ニューヨーク市場

ニューヨーク市場と一言で言っても、実は様々な意味で使われるのがニューヨーク市場という言葉です。
まず、ニューヨークにあるニューヨーク証券取引所のことを指してニューヨーク市場ということがあります。これはニューヨーク証券取引所において取引のできる株式などの取引に関する話題のときに「このニュースを受けてニューヨーク市場は反発(あるいは反落)しています」といった風に使われることが多いですね。これは実際にニューヨーク証券取引所で株などが取引されており、ニューヨーク市場と呼ばれる理由も分かりやすいものです。

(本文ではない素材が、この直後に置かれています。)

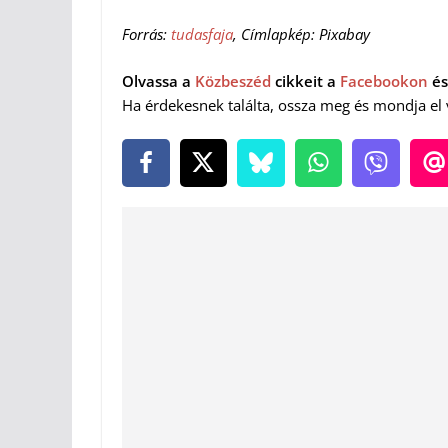
Forrás:
tudasfaja
, Címlapkép: Pixabay
Olvassa a
Közbeszéd
cikkeit a
Facebookon
és
Ha érdekesnek találta, ossza meg és mondja el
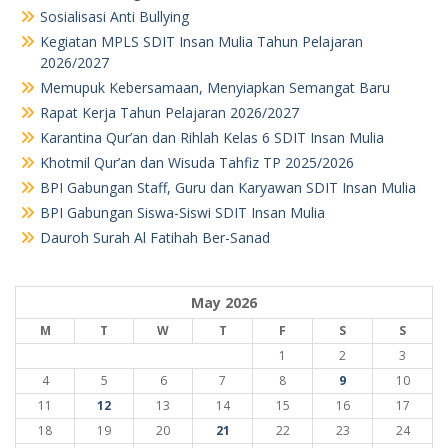
Sosialisasi Anti Bullying
Kegiatan MPLS SDIT Insan Mulia Tahun Pelajaran
2026/2027
Memupuk Kebersamaan, Menyiapkan Semangat Baru
Rapat Kerja Tahun Pelajaran 2026/2027
Karantina Qur’an dan Rihlah Kelas 6 SDIT Insan Mulia
Khotmil Qur’an dan Wisuda Tahfiz TP 2025/2026
BPI Gabungan Staff, Guru dan Karyawan SDIT Insan Mulia
BPI Gabungan Siswa-Siswi SDIT Insan Mulia
Dauroh Surah Al Fatihah Ber-Sanad
May 2026
M
T
W
T
F
S
S
1
2
3
4
5
6
7
8
9
10
11
12
13
14
15
16
17
18
19
20
21
22
23
24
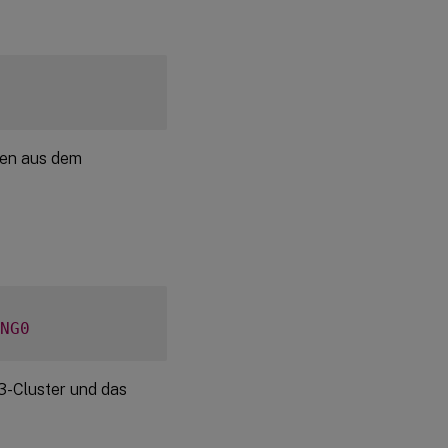
ten aus dem
NG0
3-Cluster und das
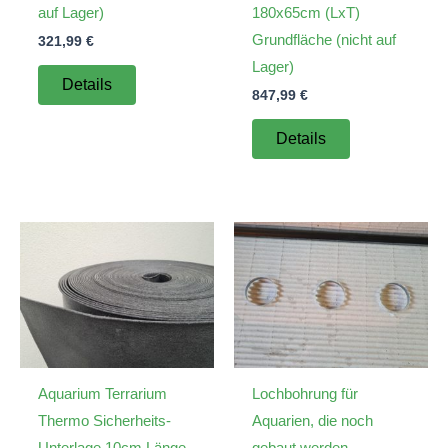
auf Lager)
180x65cm (LxT)
Grundfläche (nicht auf
321,99
€
Lager)
Details
847,99
€
Details
Aquarium Terrarium
Lochbohrung für
Thermo Sicherheits-
Aquarien, die noch
Unterlage 10cm Länge
gebaut werden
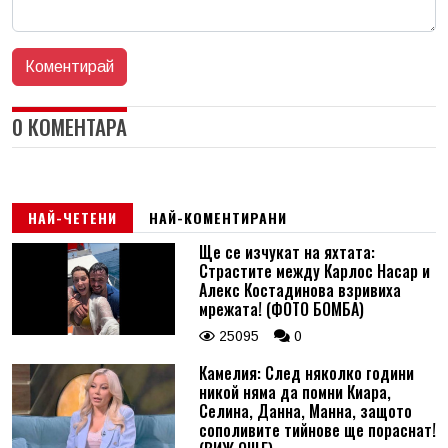
0 КОМЕНТАРА
НАЙ-ЧЕТЕНИ
НАЙ-КОМЕНТИРАНИ
Ще се изчукат на яхтата:
Страстите между Карлос Насар и
Алекс Костадинова взривиха
мрежата! (ФОТО БОМБА)
25095
0
Камелия: След няколко години
никой няма да помни Киара,
Селина, Данна, Манна, защото
сополивите тийнове ще пораснат!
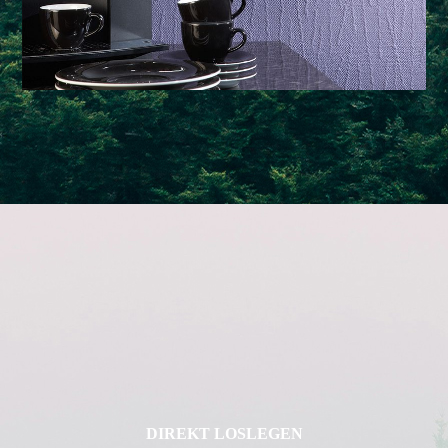
DIREKT LOSLEGEN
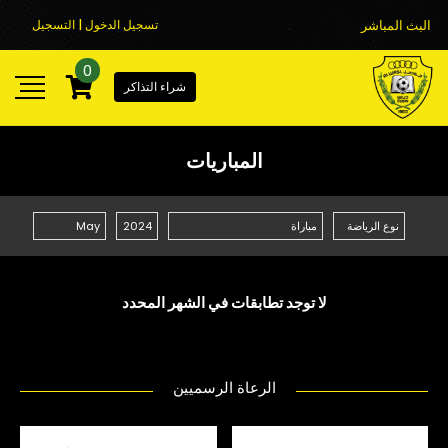
البث المباشر
تسجيل الدخول | التسجيل
0
شراء التذاكر
المباريات
لا توجد تطابقات في الشهر المحدد
الرعاة الرسميين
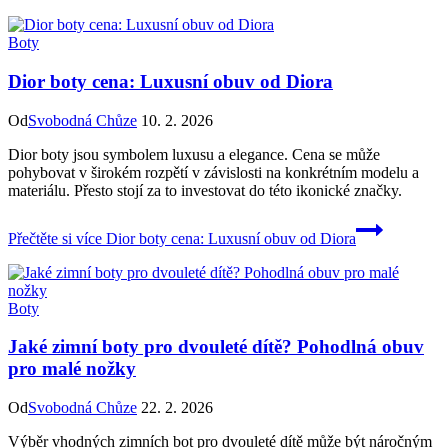
Boty
Dior boty cena: Luxusní obuv od Diora
Od
Svobodná Chůze
10. 2. 2026
Dior boty jsou symbolem luxusu a elegance. Cena se může
pohybovat v širokém rozpětí v závislosti na konkrétním modelu a
materiálu. Přesto stojí za to investovat do této ikonické značky.
Přečtěte si více
Dior boty cena: Luxusní obuv od Diora
Boty
Jaké zimní boty pro dvouleté dítě? Pohodlná obuv
pro malé nožky
Od
Svobodná Chůze
22. 2. 2026
Výběr vhodných zimních bot pro dvouleté dítě může být náročným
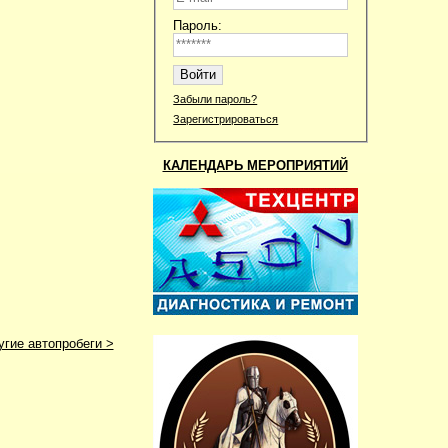
Пароль:
Забыли пароль?
Зарегистрироваться
КАЛЕНДАРЬ МЕРОПРИЯТИЙ
угие автопробеги >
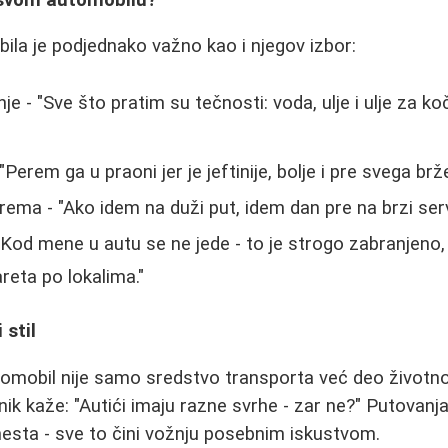
la je podjednako važno kao i njegov izbor:
nje - "Sve što pratim su tečnosti: voda, ulje i ulje za k
Perem ga u praoni jer je jeftinije, bolje i pre svega brže
rema - "Ako idem na duži put, idem dan pre na brzi serv
- "Kod mene u autu se ne jede - to je strogo zabranjen
reta po lokalima."
 stil
omobil nije samo sredstvo transporta već deo životnog
nik kaže: "Autići imaju razne svrhe - zar ne?" Putovanj
mesta - sve to čini vožnju posebnim iskustvom.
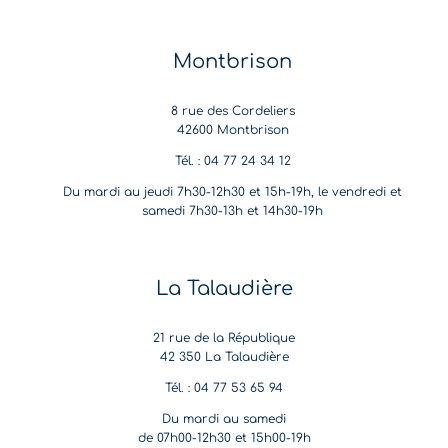
Montbrison
8 rue des Cordeliers
42600 Montbrison
Tél. : 04 77 24 34 12
Du mardi au jeudi 7h30-12h30 et 15h-19h, le vendredi et
samedi 7h30-13h et 14h30-19h
La Talaudière
21 rue de la République
42 350 La Talaudière
Tél. : 04 77 53 65 94
Du mardi au samedi
de 07h00-12h30 et 15h00-19h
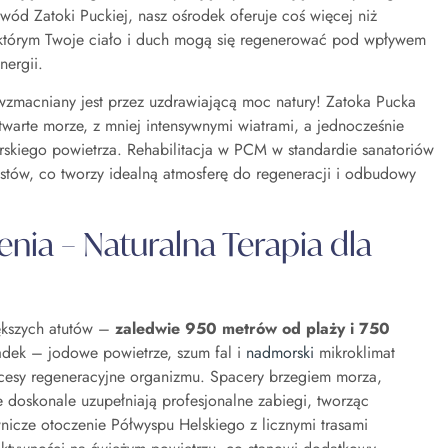
 wód Zatoki Puckiej, nasz ośrodek oferuje coś więcej niż
w którym Twoje ciało i duch mogą się regenerować pod wpływem
nergii.
 wzmacniany jest przez uzdrawiającą moc natury! Zatoka Pucka
twarte morze, z mniej intensywnymi wiatrami, a jednocześnie
skiego powietrza. Rehabilitacja w PCM w standardie sanatoriów
stów, co tworzy idealną atmosferę do regeneracji i odbudowy
nia – Naturalna Terapia dla
iększych atutów –
zaledwie 950 metrów od plaży i 750
padek – jodowe powietrze, szum fal i
nadmorski
mikroklimat
rocesy regeneracyjne organizmu. Spacery brzegiem morza,
 doskonale uzupełniają profesjonalne zabiegi, tworząc
cze otoczenie Półwyspu Helskiego z licznymi trasami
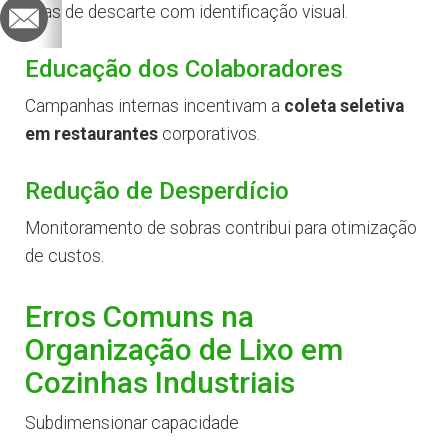
Ilhas de descarte com identificação visual.
Educação dos Colaboradores
Campanhas internas incentivam a
coleta seletiva
em restaurantes
corporativos.
Redução de Desperdício
Monitoramento de sobras contribui para otimização
de custos.
Erros Comuns na
Organização de Lixo em
Cozinhas Industriais
Subdimensionar capacidade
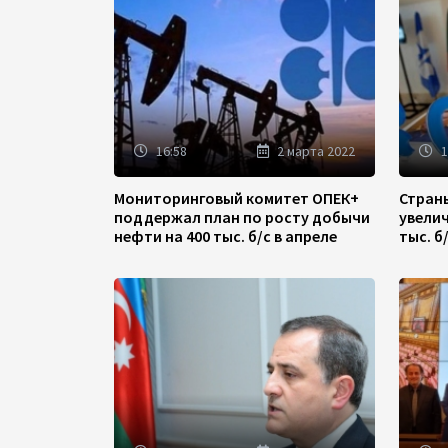
16:58
2 марта 2022
1
Мониторинговый комитет ОПЕК+
Стран
поддержал план по росту добычи
увели
нефти на 400 тыс. б/с в апреле
тыс. б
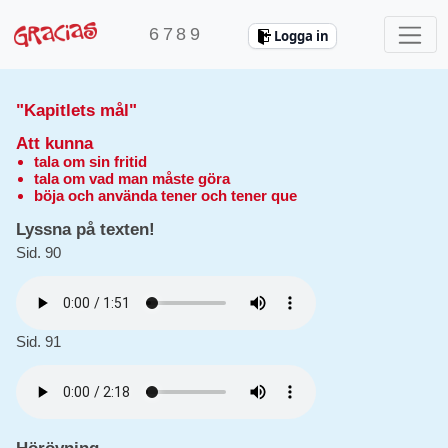
6
7
8
9
Logga in
"Kapitlets mål"
Att kunna
tala om sin fritid
tala om vad man måste göra
böja och använda tener och tener que
Lyssna på texten!
Sid. 90
Sid. 91
Hörövning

逆に最近になって流行しているFXなどの為替取引のときに使われるニューヨーク市場という言葉には、若干の誤解が含まれて使われていることもあります。この場合のニューヨーク市場というのは、東京市場、ロンドン市場と並んで、世界3大市場と呼ばれますが、基本的に為替相場というのは世界で共通したものなので、株式と違って実際にニューヨークで取引されている結果だけが反映されるわけではありません。
そして通常の外国為替市場の為替相場、為替レートというのは、インターバンク市場と呼ばれる、金融機関同士の外為市場のことを指しています。ニュースで聞く為替レートもこのインターバンク市場の相場を報道しているということになります。そして、インターバンク市場の取引は24時間休みなく行われているんですね。日本が夜ならアメリカは昼ですから、誰かしら24時間中為替の取り引きを行っているというわけです。
そんな中でニューヨーク市場、ロンドン市場、東京市場(他にもシドニー、シンガポール、シドニー、香港など世界中に取引所はありますが)などという場合、特にその地域が取引時間帯として参入人口が多い、といった理由から地域を代表する名前として使われているだけのことなのです。
もちろん、ロンドン市場の時間帯だとヨーロッパ諸国やアラブ諸国の人が取引の中心になってくるわけなので、その地域の経済状態を反映した為替の動き方をするために、24時間のうちでものっぺりした値動きではなく、24時間周期でメリハリのある動きになるということはありますが、基本的にロンドン市場だからとかニューヨーク市場だからといった理由で何か特別な値動きをするということでもありません。
いずれにしても、証券や為替の取引をする際には、自分の取引がどういう性質を持っており、どの時間帯に売買ができるのか、どういった指示ができるのか、自分はレバレッジなども含めてどれだけの金額を動かせるのかといったことを的確に把握しておきましょう。